What you do not get is frontier-model performance. A model running on your laptop will not match the very largest cloud systems on the hardest reasoning or coding tasks, and it will generate text at reading speed rather than instantly. The real win is not "replace every cloud AI." It is having a private, free, always-available assistant for the large share of everyday tasks that do not need the absolute top model, and knowing your data stayed with you.
Picture a freelance writer drafting client work on a laptop with the Wi-Fi switched off on a train: a local model handles the summarizing and rewriting, and nothing about the client's documents ever touches someone else's server. That is the kind of job where local AI is not a compromise but the obviously right tool.
Plug It Into Your Own Apps
One feature turns this from a toy into a building block: Ollama exposes an API on your own machine that speaks the same format as the popular cloud AI APIs. Point a tool at http://localhost:11434/v1, use any value as the API key, and a lot of existing software that expects a cloud model will happily talk to your local one instead.
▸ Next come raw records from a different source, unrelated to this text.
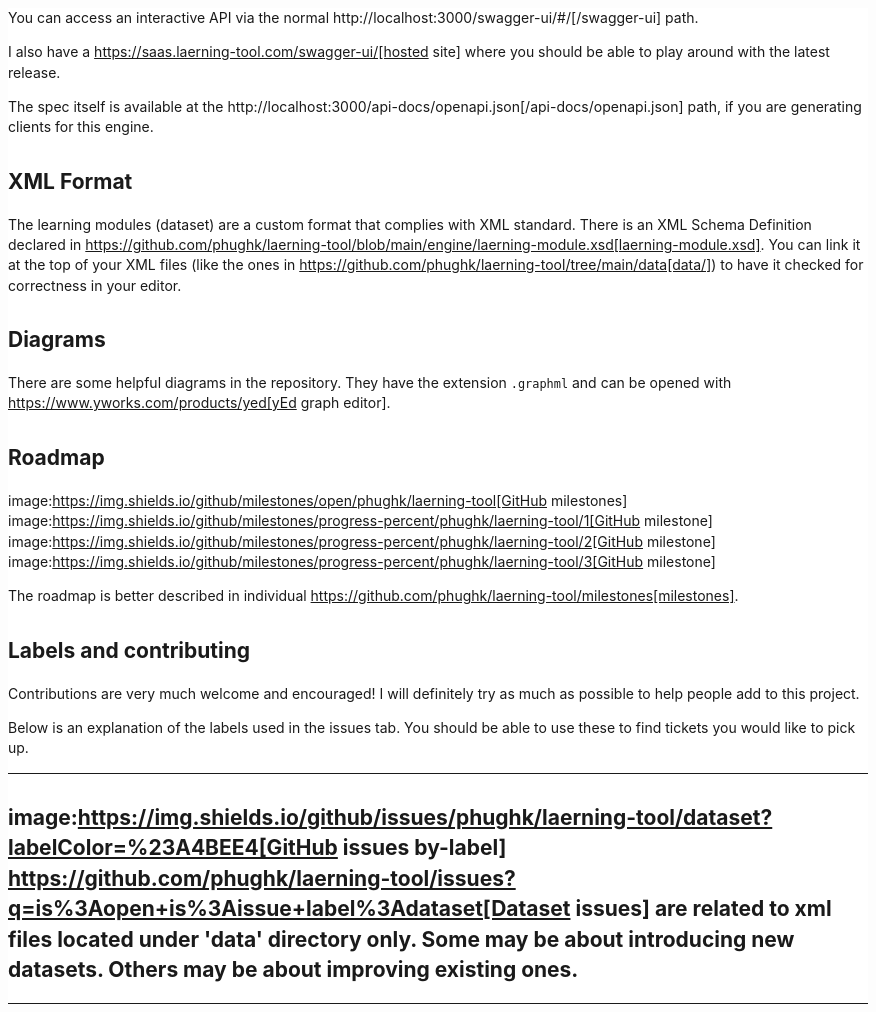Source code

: You can access an interactive API via the normal http://localhost:3000/swagger-ui/#/[/swagger-ui] path.

I also have a https://saas.laerning-tool.com/swagger-ui/[hosted site] where you should be able to play around with the latest release.

The spec itself is available at the http://localhost:3000/api-docs/openapi.json[/api-docs/openapi.json] path, if you are generating clients for this engine.

## XML Format

The learning modules (dataset) are a custom format that complies with XML standard.
There is an XML Schema Definition declared in https://github.com/phughk/laerning-tool/blob/main/engine/laerning-module.xsd[laerning-module.xsd].
You can link it at the top of your XML files (like the ones in https://github.com/phughk/laerning-tool/tree/main/data[data/]) to have it checked for correctness in your editor.

## Diagrams

There are some helpful diagrams in the repository.
They have the extension `.graphml` and can be opened with https://www.yworks.com/products/yed[yEd graph editor].

## Roadmap

image:https://img.shields.io/github/milestones/open/phughk/laerning-tool[GitHub milestones]
image:https://img.shields.io/github/milestones/progress-percent/phughk/laerning-tool/1[GitHub milestone]
image:https://img.shields.io/github/milestones/progress-percent/phughk/laerning-tool/2[GitHub milestone]
image:https://img.shields.io/github/milestones/progress-percent/phughk/laerning-tool/3[GitHub milestone]

The roadmap is better described in individual https://github.com/phughk/laerning-tool/milestones[milestones].


## Labels and contributing

Contributions are very much welcome and encouraged!
I will definitely try as much as possible to help people add to this project.

Below is an explanation of the labels used in the issues tab.
You should be able to use these to find tickets you would like to pick up.

---
image:https://img.shields.io/github/issues/phughk/laerning-tool/dataset?labelColor=%23A4BEE4[GitHub issues by-label]
https://github.com/phughk/laerning-tool/issues?q=is%3Aopen+is%3Aissue+label%3Adataset[Dataset issues] are related to xml files located under 'data' directory only.
Some may be about introducing new datasets.
Others may be about improving existing ones.
---

---
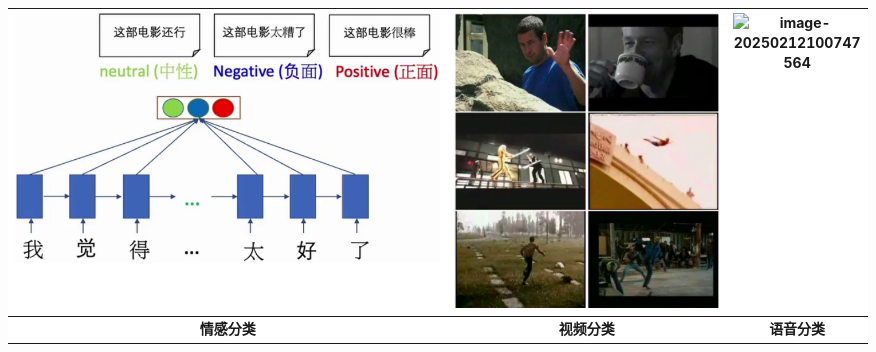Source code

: | ![image-20250212100633296](media/image-20250212100633296.png) | ![image-20250212100718087](media/image-20250212100718087.png) | ![image-20250212100747564](C:/Users/15740/AppData/Roaming/Typora/typora-user-images/image-20250212100747564.png) |
| :----------------------------------------------------------: | :----------------------------------------------------------: | :----------------------------------------------------------: |
|                         **情感分类**                         |                         **视频分类**                         |                         **语音分类**                         |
That throwaway-key convenience is fine precisely because the endpoint only listens on your own machine; if you ever expose it on a network, put real authentication in front of it. That means you can prototype an app, run an automation, or test an integration for free and offline before deciding whether you ever need a paid cloud model. For many small projects, you never do.
Common First-Timer Mistakes
- Loading too big a model. This is the common mistake, and the single biggest one. If it is slow, try a smaller size before blaming your computer.
- Forgetting models take disk space. Each one is several gigabytes; use
ollama rmto clear out the ones you tried and abandoned. - Expecting cloud-level answers. Calibrate to what a model of that size can do, then it consistently impresses rather than disappoints.
- Skipping the GPU setting in a GUI. If you have a capable graphics card, make sure the app is actually using it; that is often the difference between sluggish and instant.
The Bottom Line
Local AI in 2026 is no longer an enthusiast stunt. The tools install like normal software, the models are free, and the only real gate is matching model size to your memory. Start with Ollama or LM Studio, pick a model one notch below your machine's limit, and you will have a private assistant running in minutes, no cloud, no bill, no data leaving your desk. Once it works, the interesting question stops being "can my computer do this" and becomes "how much of what I send to the cloud did I actually need to."